Tuesday, June 29, 2010

Using Sharepoint 2007 Search via custom code

Recently, I’ve been working on a Sharepoint 2007 farm that has 500+ site collections, each representing a project.  The plan is to potentially have several GB of (scanned) documents in each of these projects, so they were set up as separate site collections to allow them to be split across different content databases, as well as be able to be backed up and restored independently if needed.

I’ve been tasked with modifying a custom webpart that rolls up some information (tasks) from these individual site collections.  The original version of this webpart iterated through every site collection on the web application, found the task list, and loaded the tasks.  It worked with 20-30 site collections (but was slow), but would timeout with 500+.  A few weeks ago, I made a couple of quick tweaks to reduce the amount of list-scanning used and properly dispose objects after their use and got it down to a 50s load-time on those 500 site collections, but could get no further.  Creating 500+ SPSite objects just isn’t fast, and SPSiteDataQuery doesn’t work across site collections.  So I’ve been tasked with finding an alternate way to do it, and we’ve settled on using MOSS Search.

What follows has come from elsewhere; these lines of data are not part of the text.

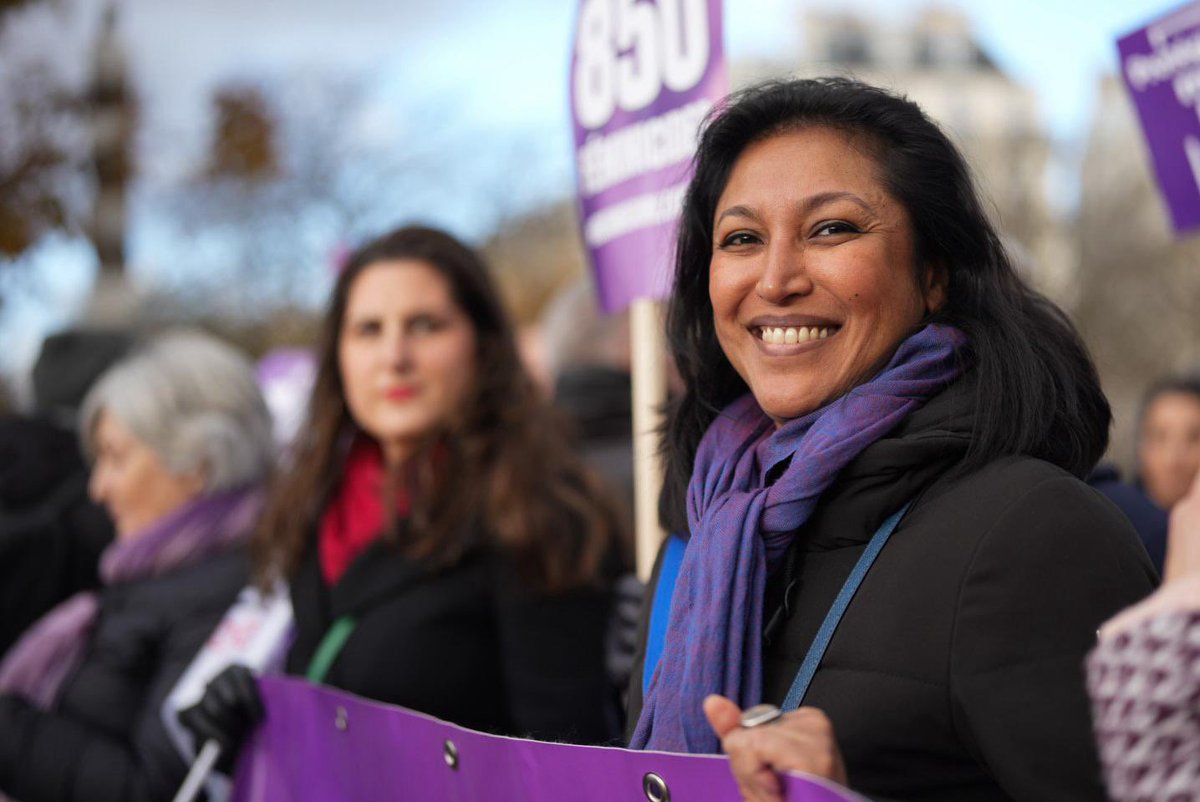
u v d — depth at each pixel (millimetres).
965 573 1374
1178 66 3143
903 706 1372
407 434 2666
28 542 3588
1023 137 23906
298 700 2250
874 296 1546
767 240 1596
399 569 2547
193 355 3170
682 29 2461
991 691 1316
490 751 1651
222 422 3088
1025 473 1419
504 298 2914
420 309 2713
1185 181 3137
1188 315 22250
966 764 1370
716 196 1707
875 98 1602
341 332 2814
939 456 1466
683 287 1810
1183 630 1028
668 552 1801
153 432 3021
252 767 2383
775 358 1583
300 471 2764
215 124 9773
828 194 1556
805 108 1619
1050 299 1700
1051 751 1277
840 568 1498
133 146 7320
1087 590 1322
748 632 1505
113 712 2762
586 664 2477
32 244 6680
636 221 2564
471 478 2596
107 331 4176
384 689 2463
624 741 1730
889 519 1482
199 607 2828
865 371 1562
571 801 1503
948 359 1536
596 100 2682
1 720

After a few false-starts (initially using WSS search instead of MOSS search), and some issues around dates (use ISO8601 format), my query ran like I expected and pulled back all the tasks.  I switched over to FullTextSqlQuery (to get the range comparison operators) and the core functionality of my custom search piece was done.

Quick-hit list of lessons from this:

  • Having 500+ separate site collections makes doing anything to all sites rather painful (and rather slow).  Now that 2010 is out, consider whether RBS can let you achieve the scale you’re looking for without death-by-a-million-site-collections.
  • When writing code against search, make sure you know whether you want to use WSS search (Microsoft.Sharepoint.Search) or MOSS search (Microsoft.Office.Server.Search).  Their APIs may look similar, but WSS search is less capable.  For one, WSS search doesn’t work with custom managed properties (it’ll throw an “InvalidPropertyException: Property doesn't exist or is used in a manner inconsistent with schema settings”).
  • KeywordQuery does simple queries well.  If you need something more complicated (like greater-than/less-than), you have to go to FullTextSqlQuery.
  • ‘Contains’ clauses (ie Contains(“value”) or Contains(field, “value”)) don’t support full wildcards – ie. “*value*” won’t match what you want it to – use ‘like’ instead (though that only works for a single field)
  • Dates for FullTextSqlQuery must be in ISO8601 format.
  • When exposing a new field to search, the procecedure is: Add field to list (if needed), incremental crawl (automatically adds crawled property), add managed property, full crawl.  Keep this in mind when scheduling a migration to a new environment, as that full crawl can take some time (4-8 hours in my 500+ site collection setup on dev hardware).
  • AssignedTo behaves oddly when it comes back in a search result.  If it has a single user, it comes back with “Joe Smith”.  If it has multiple, it comes back with “Joe Smith;#41;#Jane Smith;#42;#Roger Brown”.  I had to add logic for this field to remove the ;#ID;# chunks from this (split it up, keep only the 0th, 2nd, etc. items).  This works for my scenario because I don’t actually want those to be links anyway (hence I don’t need the IDs):

    var assignedTo = Convert.ToString(row["AssignedTo"]);
    var assignedTokens = assignedTo.Split(new string[] { ";#" }, StringSplitOptions.None);
    var assignedToNames = assignedTokens.Where((s, i) => i % 2 == 0).ToArray();
    row["AssignedTo"] = string.Join(", ", assignedToNames);

  • When your managed property has the ‘Include values from all crawled properties mapped’ flag set, you may get an array for that column instead of a single value (one farm gave me an array, the other didn’t).  None of my search results had multiple values, so I’m guessing the array is used if *any* item in the index has multiple values – if your managed properties are defined that way, you’ll need to fix it up – I have a previous blog post that covers dealing with multi-valued managed properties in Sharepoint Search.
  • If you’re seeing ‘odd’ values in some default fields, check the managed property definitions.  OOTB (and on my local dev environment), the definition of the managed property ‘Path’ – was such that non-document-library items had a value like DispForm.aspx?ID=x, while on our shared test/prod farms, it was ListName/X._000.  Turns out, the managed property definition was modified to try to fix an issue with a third-party library.  Since it ended up not helping that library, we just reverted the change back to the OOTB managed property definition, and all was well again.

Sure, using search for things that aren’t-quite-search has a few challenges, but when it’s all done and working together, it’s a solid solution.  In this case, it changed a feature that took so long to run that it’d time out into a feature that can do sub-second searches, and doesn’t rely on any custom code in event handlers to keep track of everything.